Deletes Some Existing Requirements. This measure also deletes some existing rules on what must be considered during the redistricting process, such as requirements related to:
Two Redistricting-Related Measures on This Ballot. In addition to this measure, another measure on the November 2010 ballot - Proposition 20 - concerns redistricting issues. Key provisions of these two propositions, as well as current law, are summarized in Figure 1. If both of these measures are approved by voters, the proposition receiving the greater number of "yes" votes would be the only one to go into effect.
|Current Law||Proposition 20||Proposition 27|
|Entity that draws State Assembly, State Senate, and Board of Equalization (BOE) districts||Citizens Redistricting Commission a||Citizens Redistricting Commission||Legislature|
|Entity that draws California's congressional districts||Legislature||Citizens Redistricting Commission||Legislature|
|Definition of a "community of interest" b||Defined by Citizens Redistricting Commission/Legislature||"A contiguous population which shares common social and economic interests that should be included within a single district for purposes of its effective and fair representation"||Determined by the Legislature|
a The commission was established by Proposition 11 of 2008.
b Under current law and both Proposition 20 and Proposition 27, redistricting entities generally are charged with attempting to hold together a "community of interest" within a district.
Redistricting Costs Prior to Proposition 11 and Under Current Law. The Legislature spent about $3 million in 2001 from its own budget specifically for redistricting activities, such as the purchase of specialized redistricting software and equipment. In addition to these costs, some regular legislative staff members, facilities, and equipment (which are used to support other day-to-day activities of the Legislature) were used temporarily for redistricting efforts.

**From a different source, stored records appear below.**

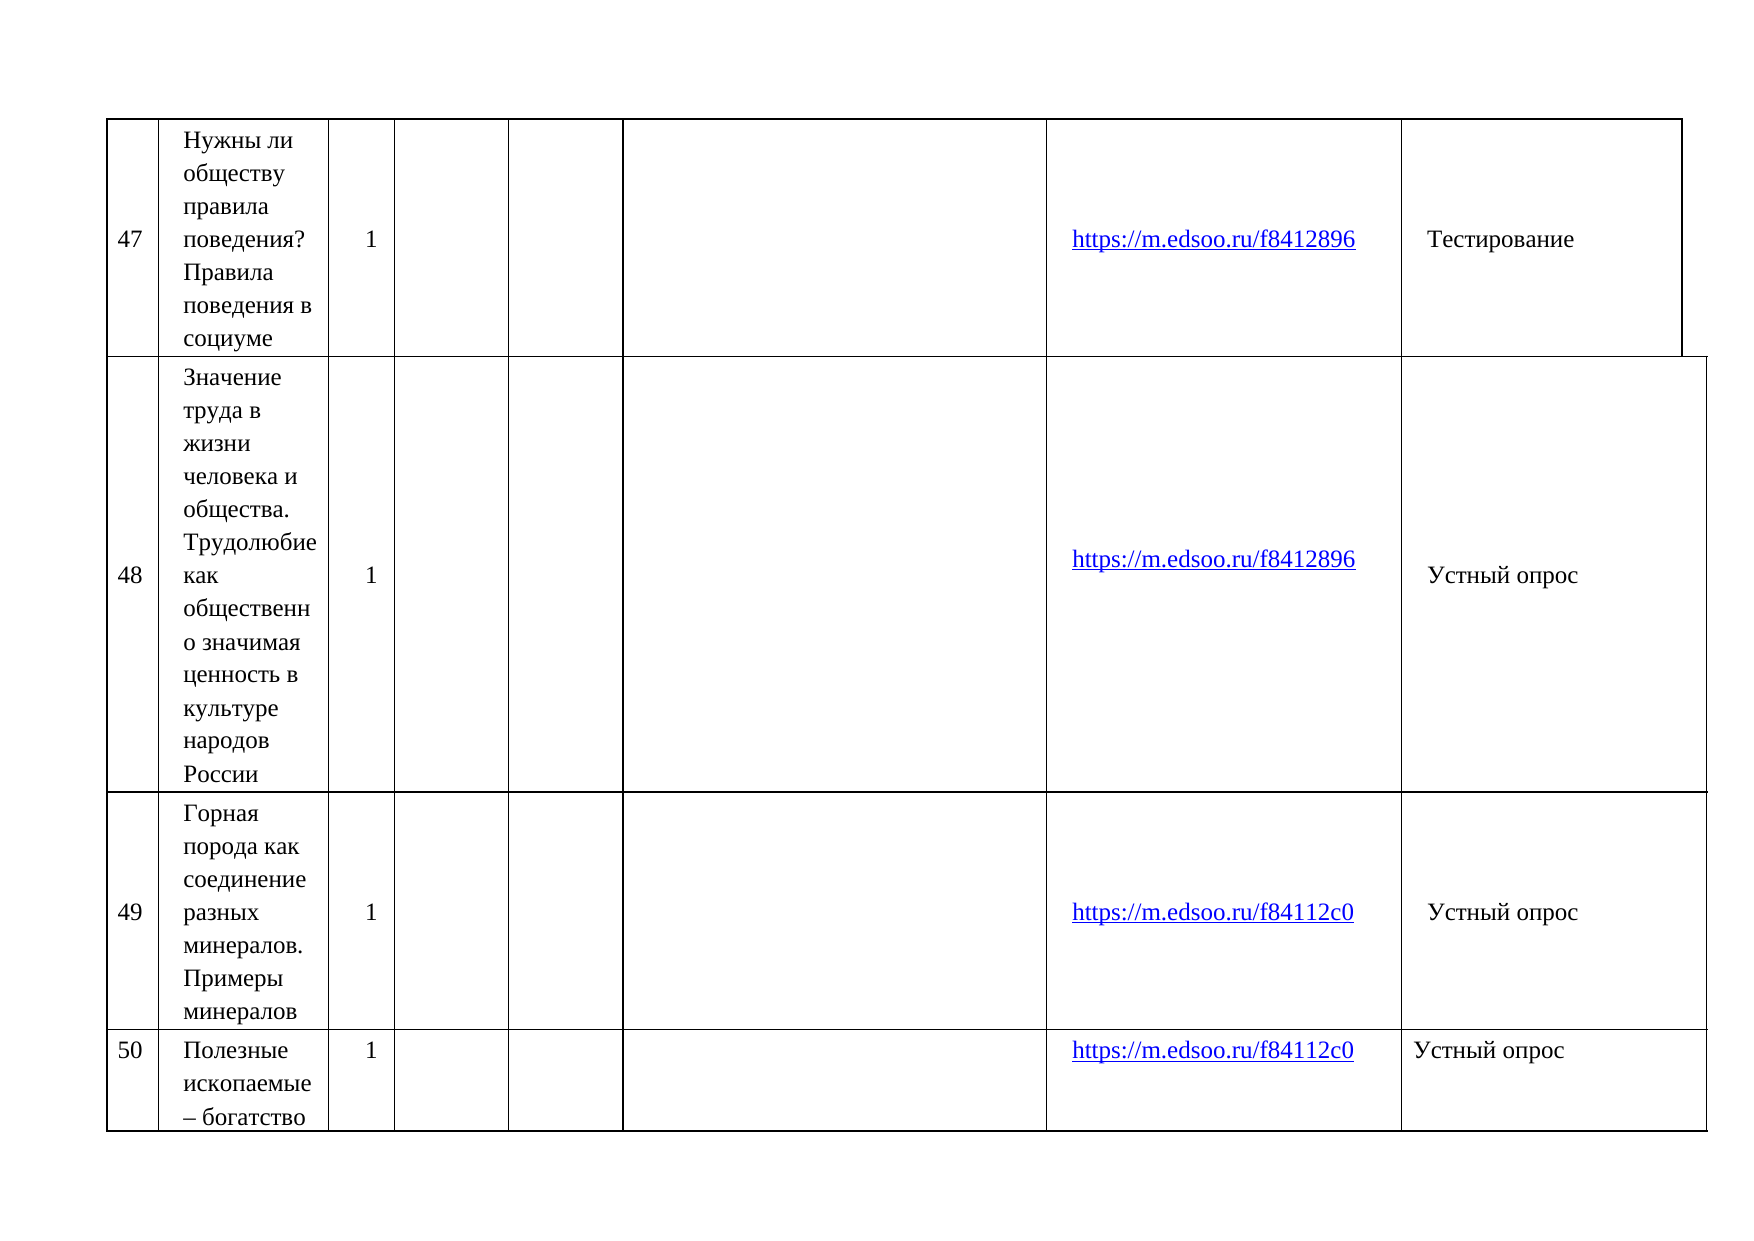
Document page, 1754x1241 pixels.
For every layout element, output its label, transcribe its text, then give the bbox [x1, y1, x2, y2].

table_cell 1 [329, 357, 394, 791]
table_cell [509, 120, 622, 356]
table_cell [509, 357, 622, 791]
table_cell 1 [329, 793, 394, 1029]
table_cell 1 [329, 120, 394, 356]
table_cell [395, 1030, 508, 1130]
table_cell https://m.edsoo.ru/f8412896 [1047, 120, 1401, 356]
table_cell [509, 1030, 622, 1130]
table_cell 49 [108, 793, 158, 1029]
table_cell Значение труда в жизни человека и общества. Трудолюбие как общественно значимая ценность в культуре народов России [159, 357, 328, 791]
table_cell Устный опрос [1402, 793, 1706, 1029]
table_cell [624, 793, 1046, 1029]
table_cell [624, 120, 1046, 356]
table_cell Тестирование [1402, 120, 1681, 356]
table_cell 50 [108, 1030, 158, 1130]
table_cell [624, 357, 1046, 791]
table_cell 1 [329, 1030, 394, 1130]
table_cell [395, 793, 508, 1029]
table_cell https://m.edsoo.ru/f8412896 [1047, 357, 1401, 791]
table_cell https://m.edsoo.ru/f84112c0 [1047, 793, 1401, 1029]
table_cell [509, 793, 622, 1029]
table_cell Нужны ли обществу правила поведения? Правила поведения в социуме [159, 120, 328, 356]
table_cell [159, 1030, 328, 1130]
table_cell Горная порода как соединение разных минералов. Примеры минералов [159, 793, 328, 1029]
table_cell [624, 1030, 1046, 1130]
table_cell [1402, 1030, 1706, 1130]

In 2009, under the Proposition 11 process, the Legislature approved $3 million from the state's General Fund for redistricting activities related to the 2010 census. In addition, about $3 million has been spent from another state fund to support the application and selection process for commission members. For future redistricting efforts, Proposition 11 requires the commission process to be funded at least at the prior decade's level, grown for inflation. The Legislature currently funds congressional redistricting activities within its budget.
Redistricting Costs Under This Proposal. This measure forbids the Legislature from spending more than $2.5 million for redistricting activities once every ten years. This spending limit would be adjusted every ten years for inflation. There would be no future costs for the Citizens Redistricting Commission process. In total, these changes likely would reduce state redistricting costs by a few million dollars for the redistricting process once every ten years beginning in 2020.
The savings would be smaller for the redistricting process related to the 2010 census because some funds will already have been spent on Proposition 11's Citizens Redistricting Commission process by the time of the election. The savings from this measure over the next year could be around $1 million.